I participated in an ACES Twitter chat, Your Grammar Question Answered, Tuesday during which we chatted about the singular “they.” One of my co-chatters, @KUBremner, aka Lisa McLendon, noted that the singular “they” can be handy as an epicene — a word that has only one form for both masculine and feminine. So we could use the epicene “they/them/their” in a sentence such as this: Everyone picked up their pencils and began the test. “Their” refers to the indefinite pronoun “everyone.” Because we don’t know everyone’s sex, we use “their,” which sounds less formal than “his or her” and doesn’t carry the stigma of the prefeminist “he.”
Or you could rewrite the sentence as several chatters suggested.

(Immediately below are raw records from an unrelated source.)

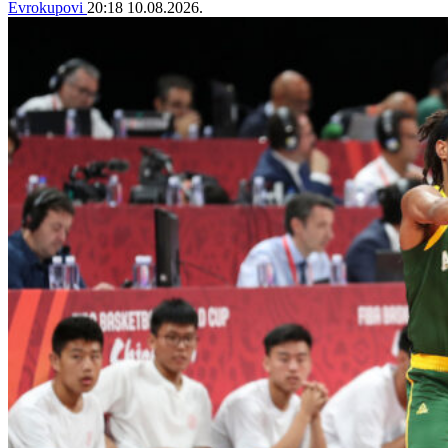
Evrokupovi
20:18
10.08.2026.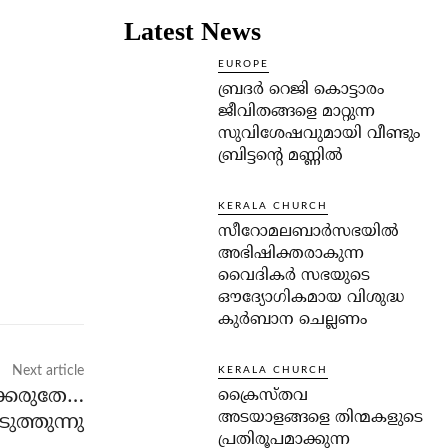
Latest News
EUROPE
ബ്രദർ റെജി കൊട്ടാരം
ജീവിതങ്ങളെ മാറ്റുന്ന
സുവിശേഷവുമായി വീണ്ടും
ബ്രിട്ടന്റെ മണ്ണിൽ
KERALA CHURCH
സീറോമലബാർസഭയിൽ
അഭിഷിക്തരാകുന്ന
വൈദികർ സഭയുടെ
ഔദ്യോഗികമായ വിശുദ്ധ
കുർബാന ചെല്ലണം
Next article
KERALA CHURCH
ക്കരുതേ…
ക്രൈസ്തവ
അടയാളങ്ങളെ തിന്മകളുടെ
ുത്തുന്നു
പ്രതിരൂപമാക്കുന്ന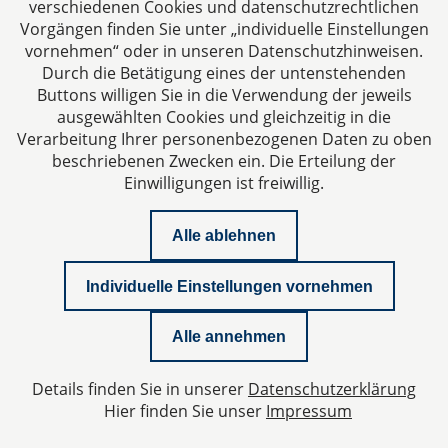
verschiedenen Cookies und datenschutzrechtlichen
Vorgängen finden Sie unter „individuelle Einstellungen
vornehmen“ oder in unseren Datenschutzhinweisen.
Durch die Betätigung eines der untenstehenden
Buttons willigen Sie in die Verwendung der jeweils
ausgewählten Cookies und gleichzeitig in die
Impressum
Verarbeitung Ihrer personenbezogenen Daten zu oben
beschriebenen Zwecken ein. Die Erteilung der
Einwilligungen ist freiwillig.
Datenschutzerklärung
Alle ablehnen
Kontakt
Individuelle Einstellungen vornehmen
Whitepaper Geschäftsführerhaftung
Alle annehmen
Newsletter
Details finden Sie in unserer
Datenschutzerklärung
Datenschutzeinstellungen
Hier finden Sie unser
Impressum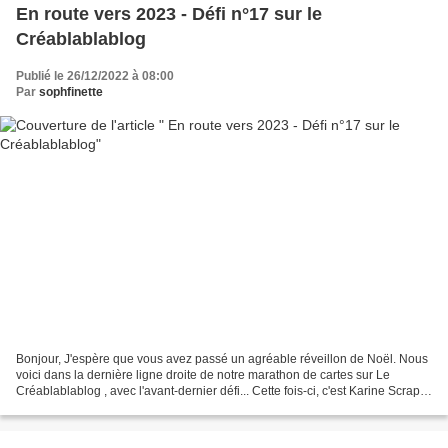
En route vers 2023 - Défi n°17 sur le
Créablablablog
Publié le 26/12/2022 à 08:00
Par
sophfinette
Bonjour, J'espère que vous avez passé un agréable réveillon de Noël. Nous
voici dans la dernière ligne droite de notre marathon de cartes sur Le
Créablablablog , avec l'avant-dernier défi... Cette fois-ci, c'est Karine Scrap
qui nous propose un challenge...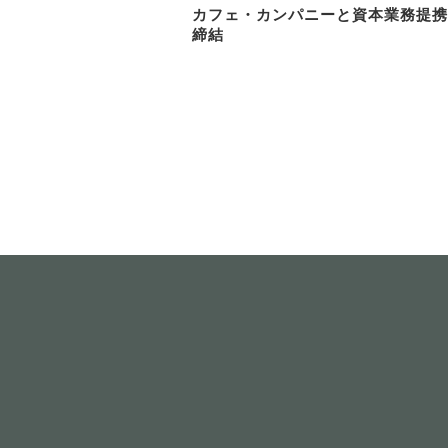
カフェ・カンパニーと資本業務提携
締結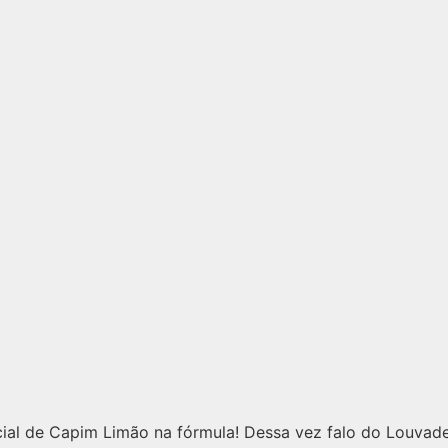
ial de Capim Limão na fórmula! Dessa vez falo do Louvade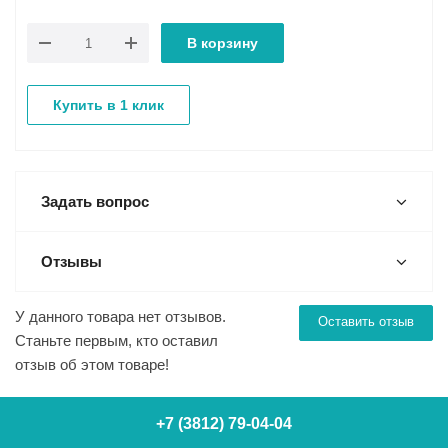
В корзину
Купить в 1 клик
Задать вопрос
Отзывы
У данного товара нет отзывов.
Оставить отзыв
Станьте первым, кто оставил
отзыв об этом товаре!
+7 (3812) 79-04-04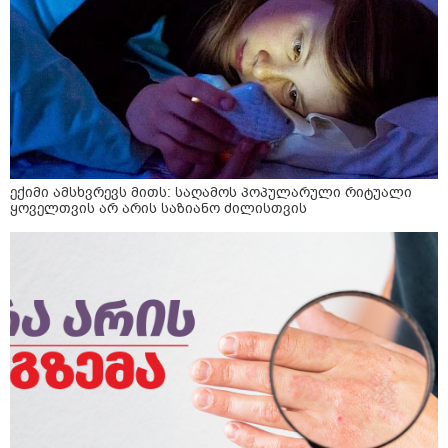
ექიმი ამსხვრევს მითს: საღამოს პოპულარული რიტუალი
ყოველთვის არ არის საზიანო ძილისთვის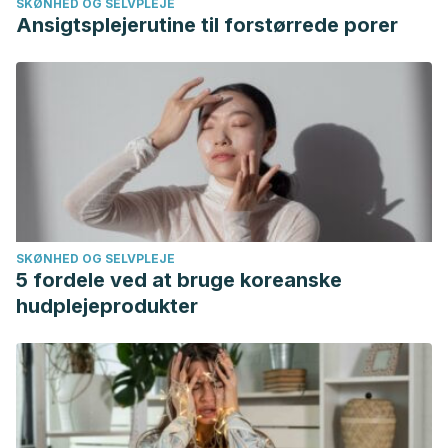
SKØNHED OG SELVPLEJE
Ansigtsplejerutine til forstørrede porer
SKØNHED OG SELVPLEJE
5 fordele ved at bruge koreanske
hudplejeprodukter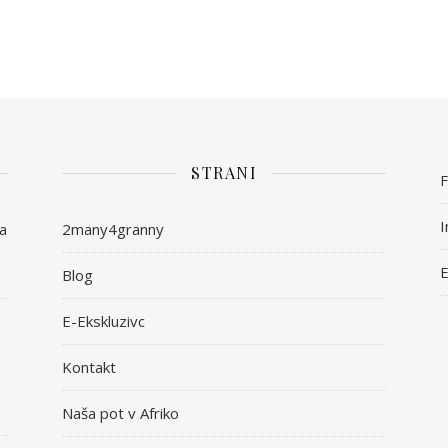
STRANI
I
ša
2many4granny
E
Blog
E-Ekskluzivc
Kontakt
Naša pot v Afriko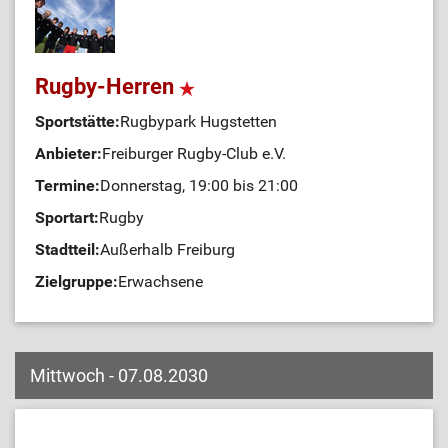
Rugby-Herren
Sportstätte:
Rugbypark Hugstetten
Anbieter:
Freiburger Rugby-Club e.V.
Termine:
Donnerstag, 19:00 bis 21:00
Sportart:
Rugby
Stadtteil:
Außerhalb Freiburg
Zielgruppe:
Erwachsene
Mittwoch - 07.08.2030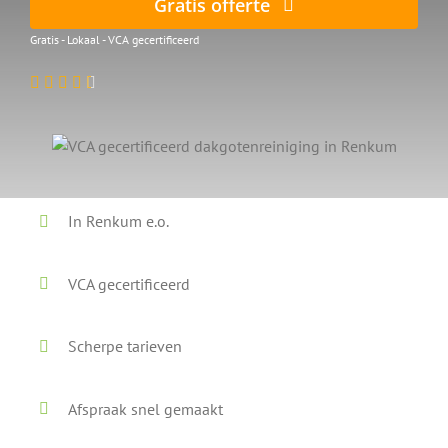
Gratis offerte
Gratis - Lokaal - VCA gecertificeerd
In Renkum e.o.
VCA gecertificeerd
Scherpe tarieven
Afspraak snel gemaakt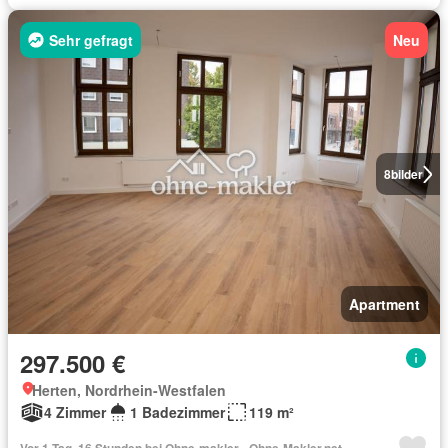
Sehr gefragt
Neu
8
bilder
Apartment
297.500 €
Herten, Nordrhein-Westfalen
4 Zimmer
1 Badezimmer
119 m²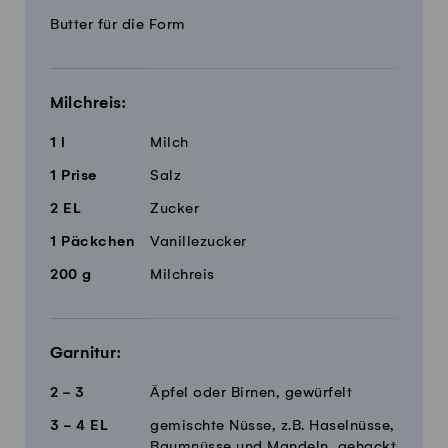
Butter für die Form
Milchreis:
1
l
Milch
1
Prise
Salz
2
EL
Zucker
1
Päckchen
Vanillezucker
200
g
Milchreis
Garnitur:
2 - 3
Äpfel oder Birnen, gewürfelt
3 - 4
EL
gemischte Nüsse, z.B. Haselnüsse,
Baumnüsse und Mandeln, gehackt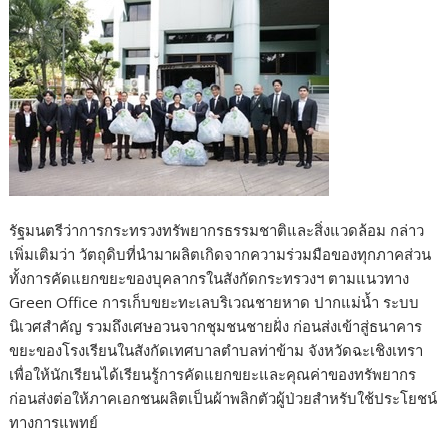
รัฐมนตรีว่าการกระทรวงทรัพยากรธรรมชาติและสิ่งแวดล้อม กล่าว
เพิ่มเติมว่า วัตถุดิบที่นำมาผลิตเกิดจากความร่วมมือของทุกภาคส่วน
ทั้งการคัดแยกขยะของบุคลากรในสังกัดกระทรวงฯ ตามแนวทาง
Green Office การเก็บขยะทะเลบริเวณชายหาด ปากแม่น้ำ ระบบ
นิเวศสำคัญ รวมถึงเศษอวนจากชุมชนชายฝั่ง ก่อนส่งเข้าสู่ธนาคาร
ขยะของโรงเรียนในสังกัดเทศบาลตำบลท่าข้าม จังหวัดฉะเชิงเทรา
เพื่อให้นักเรียนได้เรียนรู้การคัดแยกขยะและคุณค่าของทรัพยากร
ก่อนส่งต่อให้ภาคเอกชนผลิตเป็นผ้าพลิกตัวผู้ป่วยสำหรับใช้ประโยชน์
ทางการแพทย์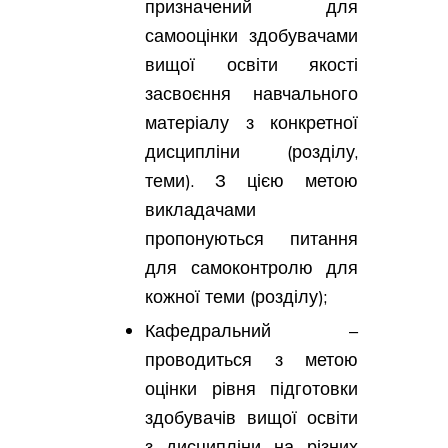
призначений для
самооцінки здобувачами
вищої освіти якості
засвоєння навчального
матеріалу з конкретної
дисципліни (розділу,
теми). З цією метою
викладачами
пропонуються питання
для самоконтролю для
кожної теми (розділу);
Кафедральний –
проводиться з метою
оцінки рівня підготовки
здобувачів вищої освіти
з дисципліни на різних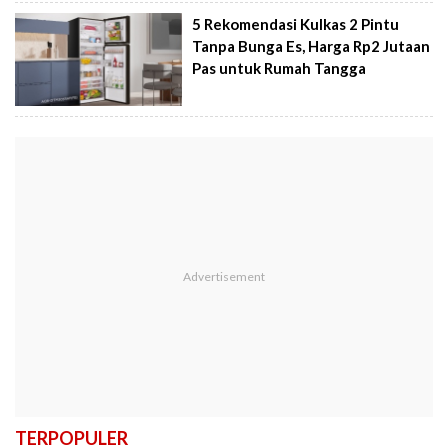
5 Rekomendasi Kulkas 2 Pintu
Tanpa Bunga Es, Harga Rp2 Jutaan
Pas untuk Rumah Tangga
TERPOPULER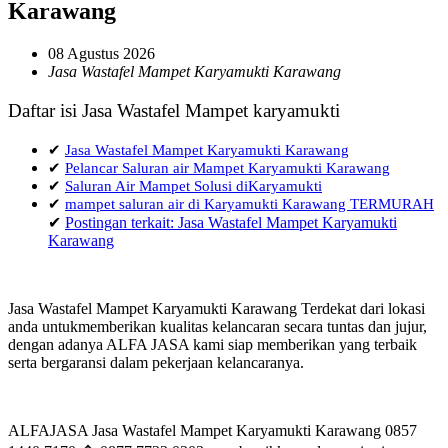
Karawang
08 Agustus 2026
Jasa Wastafel Mampet Karyamukti Karawang
Daftar isi Jasa Wastafel Mampet karyamukti
✔
Jasa Wastafel Mampet Karyamukti Karawang
✔
Pelancar Saluran air Mampet Karyamukti Karawang
✔
Saluran Air Mampet Solusi diKaryamukti
✔
mampet saluran air di Karyamukti Karawang TERMURAH
✔
Postingan terkait: Jasa Wastafel Mampet Karyamukti
Karawang
Jasa Wastafel Mampet Karyamukti Karawang Terdekat dari lokasi
anda untukmemberikan kualitas kelancaran secara tuntas dan jujur,
dengan adanya ALFA JASA kami siap memberikan yang terbaik
serta bergaransi dalam pekerjaan kelancaranya.
ALFAJASA Jasa Wastafel Mampet Karyamukti Karawang 0857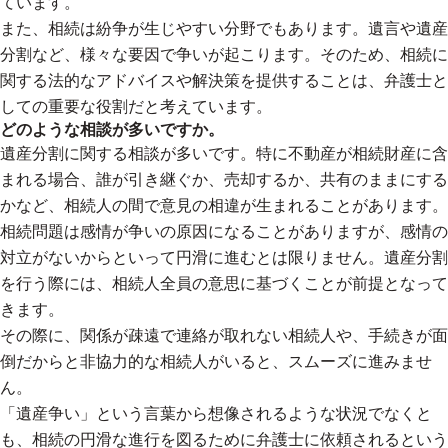
ています。
また、相続は紛争が生じやすい分野でもあります。遺言や遺産
分割など、様々な要因で争いが起こります。そのため、相続に
関する法的なアドバイスや解決策を提供することは、弁護士と
しての重要な役割だと考えています。
どのような相談が多いですか。
遺産分割に関する相談が多いです。特に不動産が相続財産に含
まれる場合、誰が引き継ぐか、売却するか、共有のままにする
かなど、相続人の間で意見の相違が生まれることがあります。
相続問題は感情が争いの原因になることがありますが、感情の
対立がないからといって円滑に進むとは限りません。遺産分割
を行う際には、相続人全員の意思に基づくことが前提となって
きます。
その際に、関係が疎遠で連絡が取れない相続人や、手続きが面
倒だからと非協力的な相続人がいると、スムーズに進みませ
ん。
「遺産争い」という言葉から想像されるような状況でなくと
も、相続の円滑な進行を図るために弁護士に依頼されるという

The singular “they” is not, however, a substitute for “it” when referring to an entity — at least not in written American English. This is an example of an unnecessary use of “they/them/their”: CBS is covering their own backside in a memo banning
beasts breasts and buttocks at the Grammys. “Its” works best to refer to a company. (I know some writers and editors will disagree with what I have written. Please feel free to leave a comment if you do.)
The publications I work for do not accept the epicene use of “they.” We use “he or she” and “his or her.”
Even though I understand and accept (to a degree) the epicene “they,” I am perfectly content with not using it. I am toeing the line on my publications’ style, and I am warding off attacks from the ardent prescriptivists.